A responsabilidade por este desequilíbrio, segundo Bueno, recai sobre como o médico e demais profissionais da saúde veem os pacientes. “Durante seis anos, o aluno entende que médico é aquele que salva vidas, que diagnostica e cura. De repente, ele chega ao hospital e tem de encarar um paciente cujo diagnóstico foi feito e a cura não existe”, analisa. A visão humanista da Medicina perpassa as disciplinas de ética, bioética e também se alcança na vivência com os pacientes. Pensar na morte como algo afastado da realidade ou como uma derrota dificulta o convencimento do médico na hora de priorizar a qualidade de vida em vez do tempo de vida. “Ainda é difícil convencer o médico. Na área oncológica o processo é mais claro, ele percebe melhor quando a busca pela cura ou aumento de sobrevida deixa de ter sentido”, diz o professor de bioética da Universidade Positivo e mastologista do Hospital Nossa Senhora das Graças, Cícero Urban. Uma das soluções seria enxergar o paciente além da doença. “Por isso precisamos de uma atividade multidisciplinar, com a interação da nutrição, psicologia, serviço social, fisioterapia, enfermagem e medicina”, diz a cirurgiã oncológica, Clarice Yamanouchi.
Hospices no Brasil
Há no Brasil dez unidades, entre São Paulo e Rio de Janeiro, têm características semelhantes aos hospices, vislumbrados pela precursora dos cuidados paliativos, a enfermeira e médica britânica Cicely Saunders. Para ela, o paciente não deveria ser atendido nem em um local dedicado ao diagnóstico e à cura (os hospitais), nem na casa do paciente, que não teria o suporte necessário. “O hospice congrega um tempo de disponibilidade dos funcionários para atender as necessidades dos pacientes, material e tecnológica para alívio da dor e contato com a natureza (ambiência)”, diz Claudia Naylor, diretora do Hospital do Câncer 4 do Instituto Nacional do Câncer, localizado no Rio de Janeiro, cuja estrutura se assemelha a este modelo.
Tomada de decisão
DEPOIMENTOS
Confira experiências de quem recorreu aos cuidados paliativos:
Sem sofrimento
Não era medo de morrer, mas um desejo intenso de viver que motivava o agricultor aposentado Alcides Jeanine a seguir buscando soluções para o câncer de próstata avançado. “No início ele sentia mais vontade, até assimilar o que a doença significava. Ele dizia que ‘se for o necessário para melhorar, eu faço’, e o apoio da família foi muito importante para tomar as decisões que precisava”, diz o filho e pintor automotivo, Paulo Cezar Jeanine. Como Alcides sentia muita dor, os cuidados paliativos vieram para minimizar os incômodos. “A dor impede que você faça o que quer ou precisa.
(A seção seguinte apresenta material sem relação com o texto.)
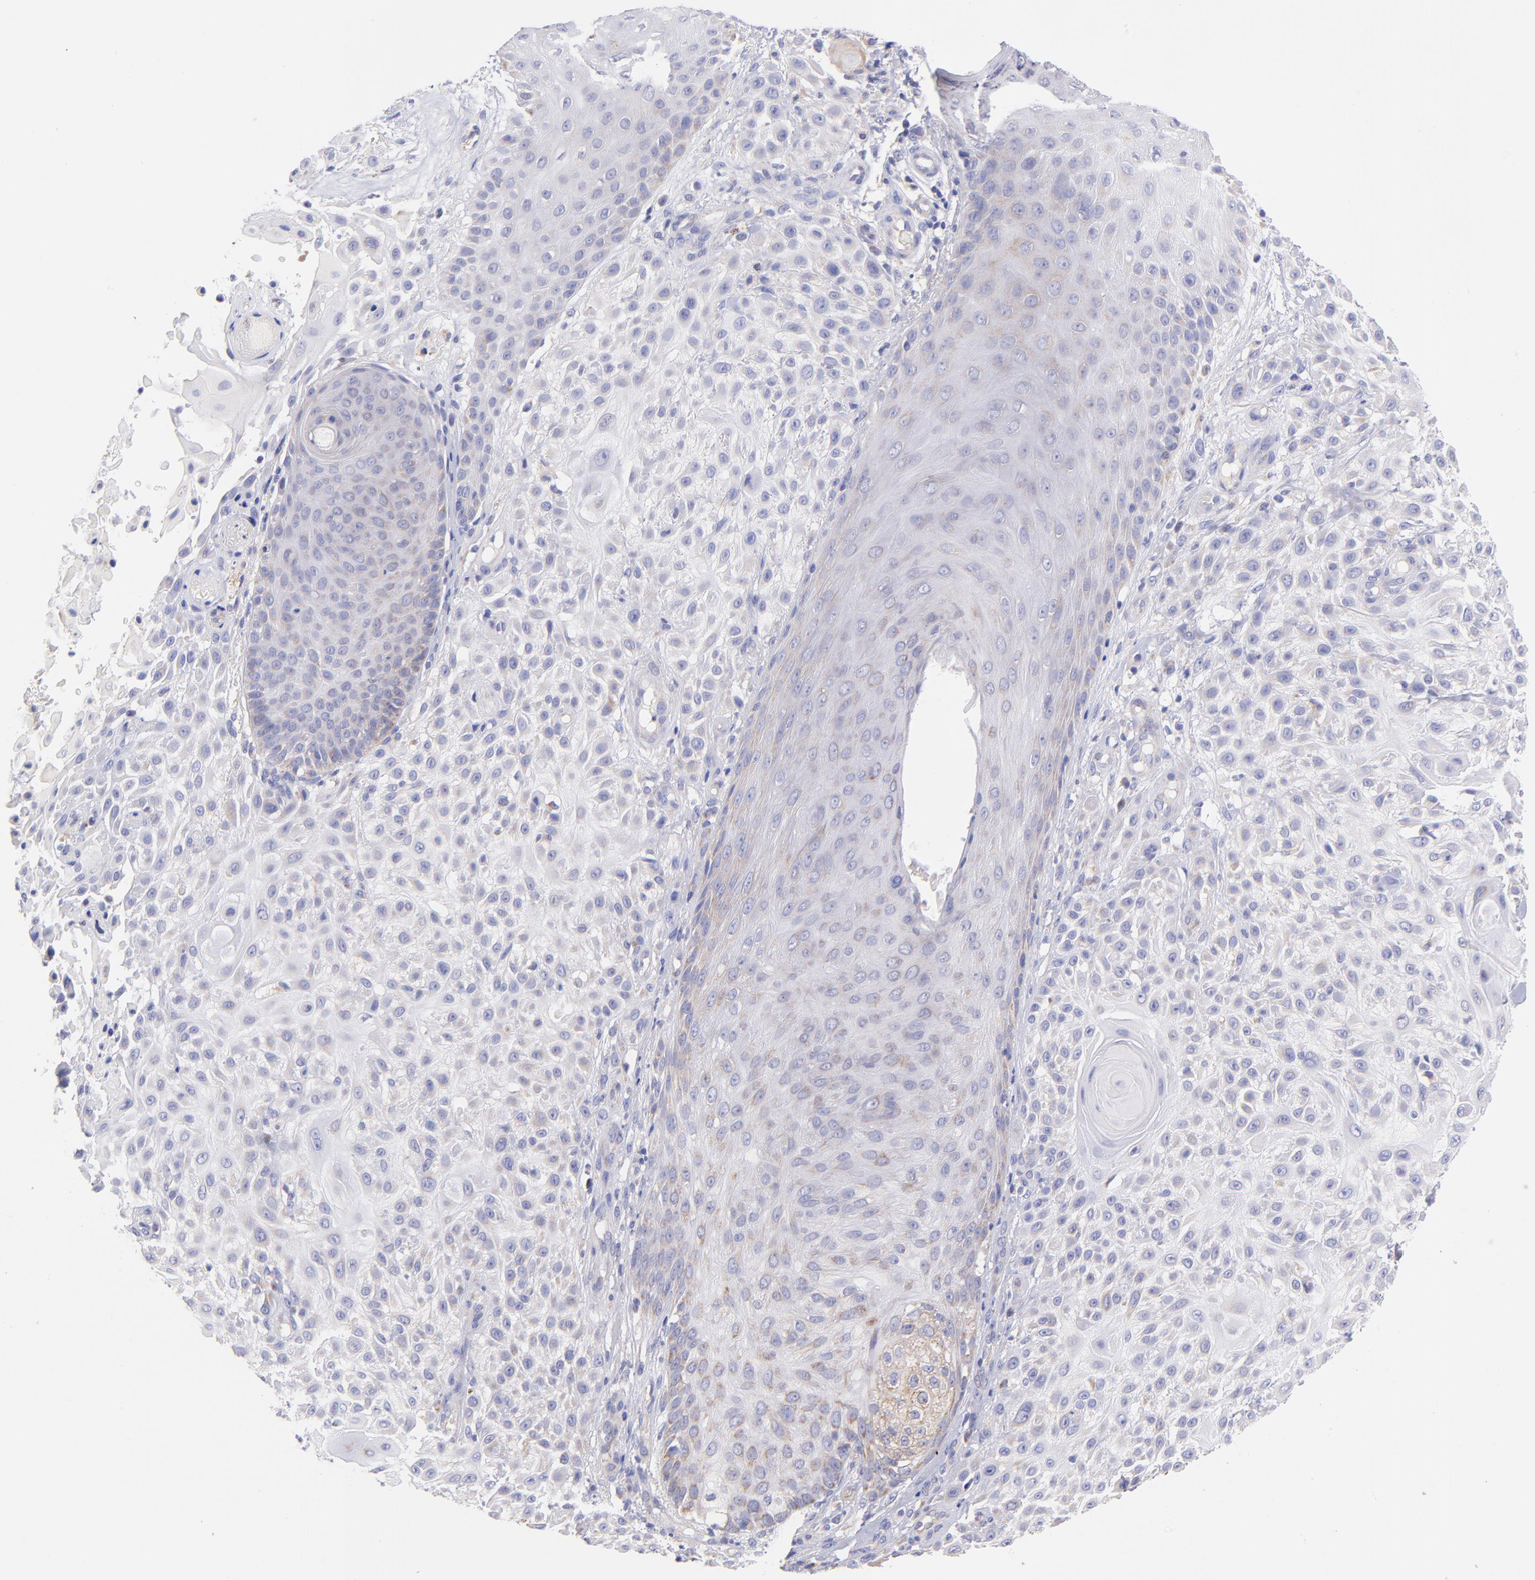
{"staining": {"intensity": "weak", "quantity": "25%-75%", "location": "cytoplasmic/membranous"}, "tissue": "skin cancer", "cell_type": "Tumor cells", "image_type": "cancer", "snomed": [{"axis": "morphology", "description": "Squamous cell carcinoma, NOS"}, {"axis": "topography", "description": "Skin"}], "caption": "Immunohistochemical staining of skin cancer reveals low levels of weak cytoplasmic/membranous positivity in approximately 25%-75% of tumor cells.", "gene": "NDUFB7", "patient": {"sex": "female", "age": 42}}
Sem dor, deu para aproveitar cada minuto”, diz o filho. Após sete anos de tratamento e cuidados, Alcides faleceu no hospital, mas ao lado da família.
Aprendendo sempre
Quando a companheira do motorista Ivo Alves Fontes disse não à sonda que a ajudaria na alimentação, ele percebeu que havia pouco tempo restante. Do diagnóstico do tumor no canal biliar – que liga a vesícula biliar com o intestino – ao último dia de Maria Aparecida, passaram-se um ano e três meses. “Mesmo após doze sessões de quimioterapia, aprendia novas formas de cuidar dela, como ela poderia comer e ter mais conforto naquela fase”, conta. Após seis meses do falecimento de Maria, Ivo continua visitando toda semana a equipe de serviços paliativos do hospital e recebe os colegas da saúde em casa para mostrar o que tem feito. “Toda sexta venho e trago verduras para cá. Virei voluntário!”, diz.
Vivendo melhor
Durante dois anos e meio, Márcia Forosteche lutou contra um câncer no útero. Como a cirurgia não era indicada, fez radio e quimioterapia até que a biópsia final trouxe o alívio. Depois do respiro, a vendedora percebeu que não estava bem. “A radioterapia me deixou sequelas no intestino e eu sentia muitas dores”, conta. Recorrer à equipe de cuidados paliativos foi a solução encontrada para recuperar os 8kg perdidos no tratamento e reduzir as dores. “Hoje tomo os medicamentos certos e, nas últimas vezes que reduzimos as dosagens, tive recaídas, mas estamos adaptando. Agora eu consigo levar uma vida normal, sem incomodar a minha família dia sim, dia não, para me trazer ao hospital”, diz.